WORK TASK: Leave out the pictures and output exactly the lines below from the one with "focal_mm: 16" down to the one with "exposure_s: 1/640", both of them included.

Camera geometry data:
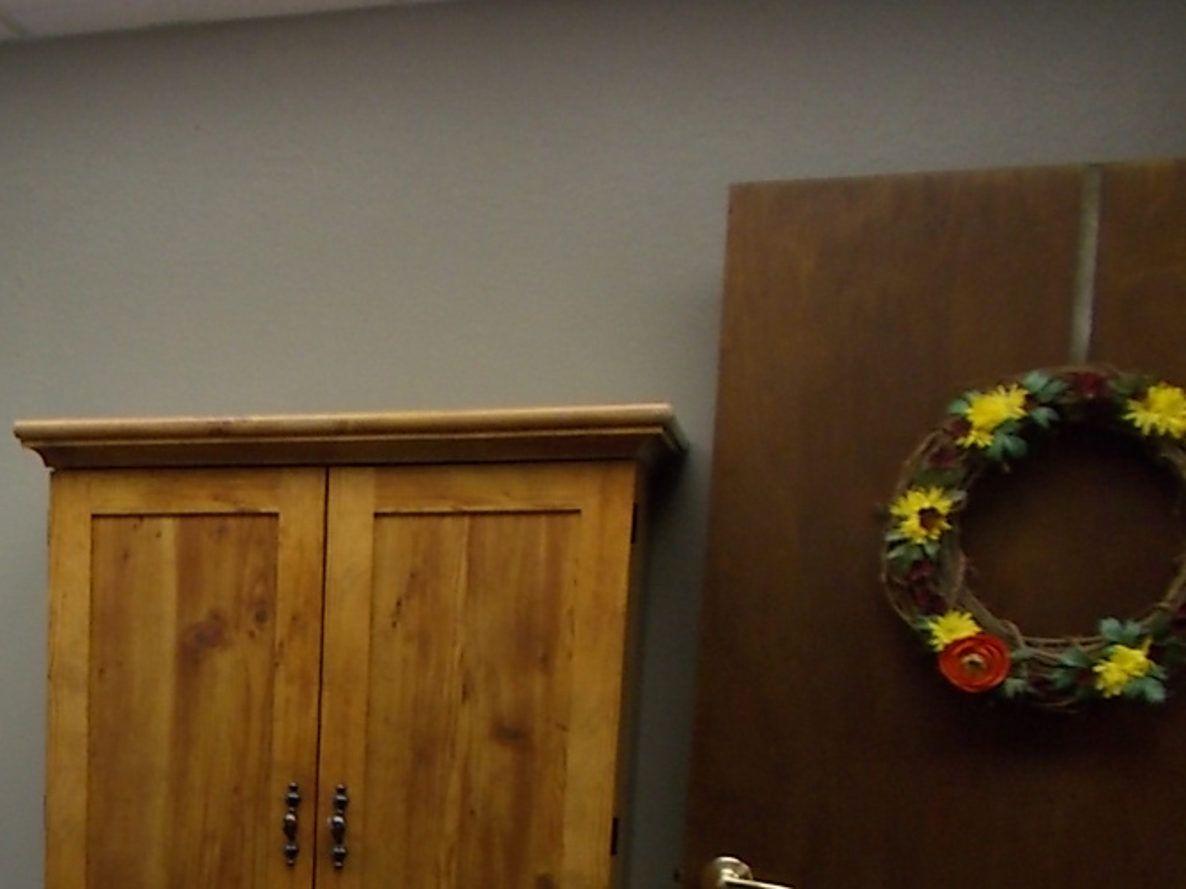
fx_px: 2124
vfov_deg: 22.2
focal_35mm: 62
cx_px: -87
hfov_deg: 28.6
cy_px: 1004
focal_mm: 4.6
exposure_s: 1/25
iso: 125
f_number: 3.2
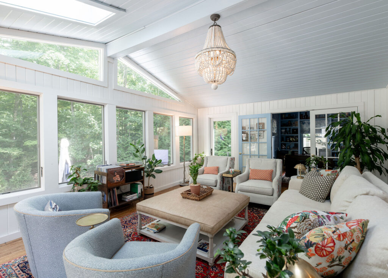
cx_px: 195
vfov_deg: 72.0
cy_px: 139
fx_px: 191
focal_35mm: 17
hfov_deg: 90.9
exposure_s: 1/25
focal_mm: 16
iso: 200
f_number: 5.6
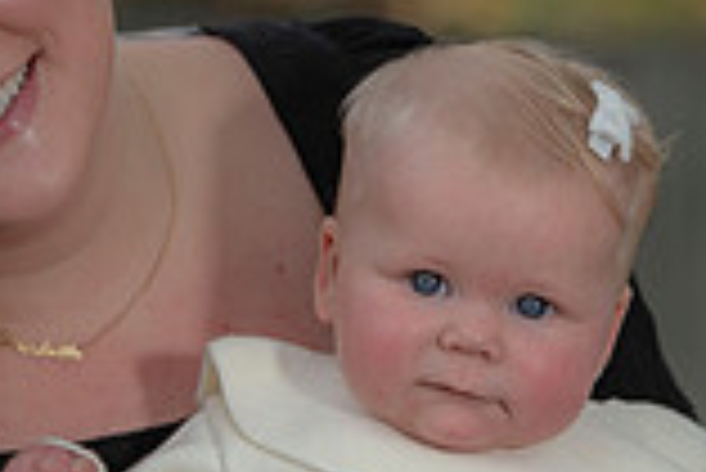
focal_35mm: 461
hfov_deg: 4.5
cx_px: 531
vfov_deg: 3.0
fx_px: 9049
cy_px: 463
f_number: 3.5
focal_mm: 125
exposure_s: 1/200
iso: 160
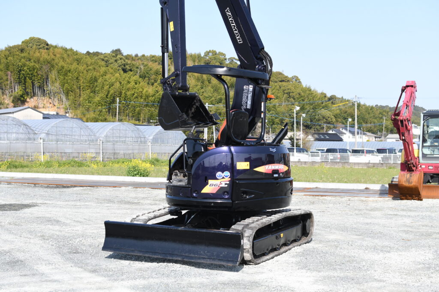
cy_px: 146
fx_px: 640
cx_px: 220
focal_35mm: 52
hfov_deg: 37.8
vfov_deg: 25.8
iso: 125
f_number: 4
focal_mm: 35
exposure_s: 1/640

...

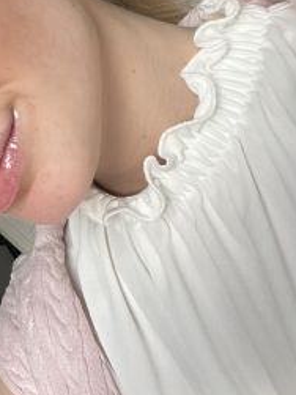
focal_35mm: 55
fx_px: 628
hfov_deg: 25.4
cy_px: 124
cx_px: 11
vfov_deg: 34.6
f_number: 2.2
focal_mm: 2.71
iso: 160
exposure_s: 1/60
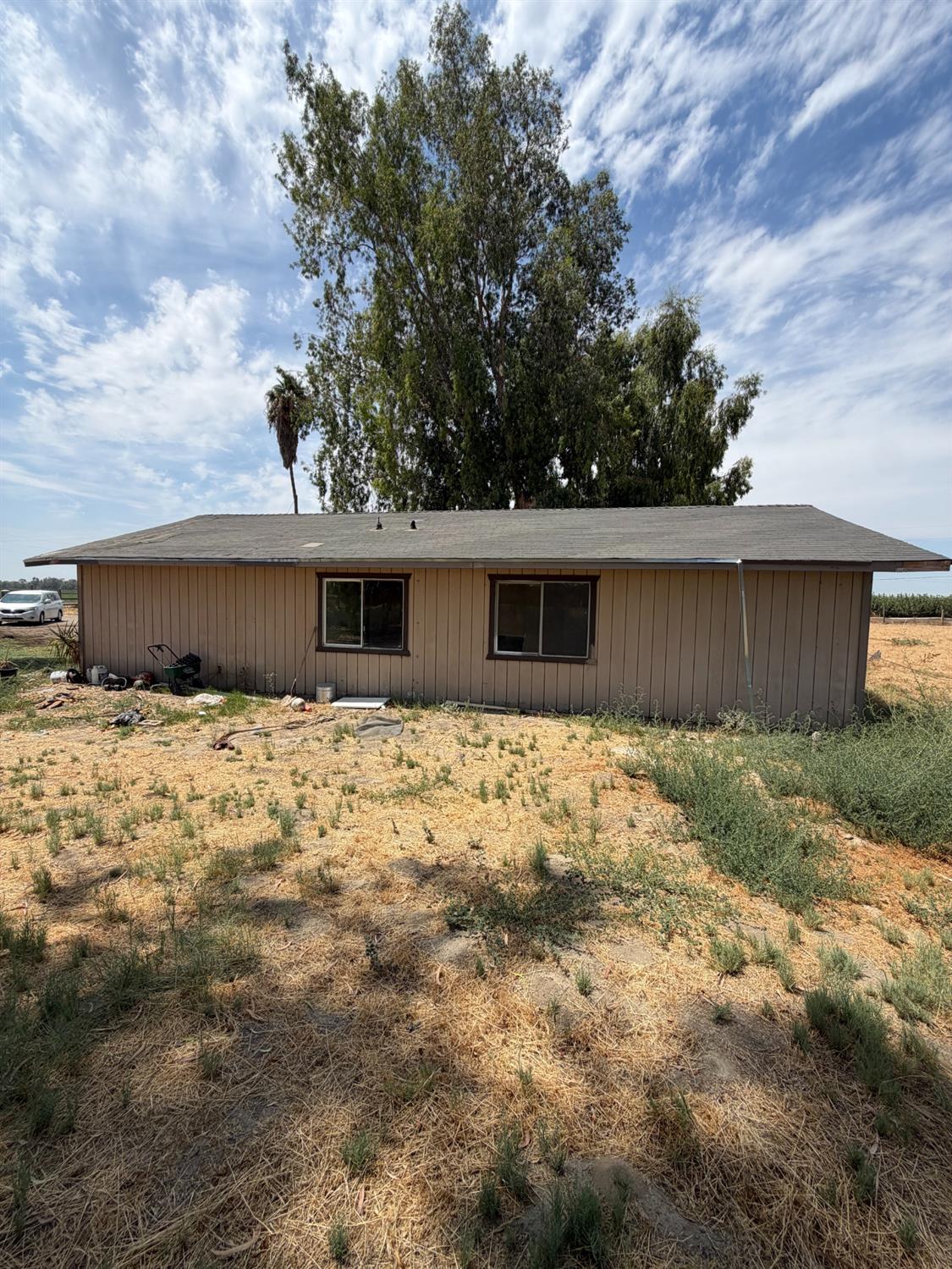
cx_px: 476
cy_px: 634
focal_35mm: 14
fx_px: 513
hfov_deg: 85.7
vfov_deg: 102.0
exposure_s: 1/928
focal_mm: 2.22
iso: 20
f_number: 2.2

EXPECTED ANSWER:
focal_mm: 16
iso: 200
f_number: 5.6
focal_35mm: 461
hfov_deg: 4.5
cx_px: 531
vfov_deg: 3.0
fx_px: 9049
cy_px: 463
f_number: 3.5
focal_mm: 125
exposure_s: 1/200
iso: 160
cy_px: 146
fx_px: 640
cx_px: 220
focal_35mm: 52
hfov_deg: 37.8
vfov_deg: 25.8
iso: 125
f_number: 4
focal_mm: 35
exposure_s: 1/640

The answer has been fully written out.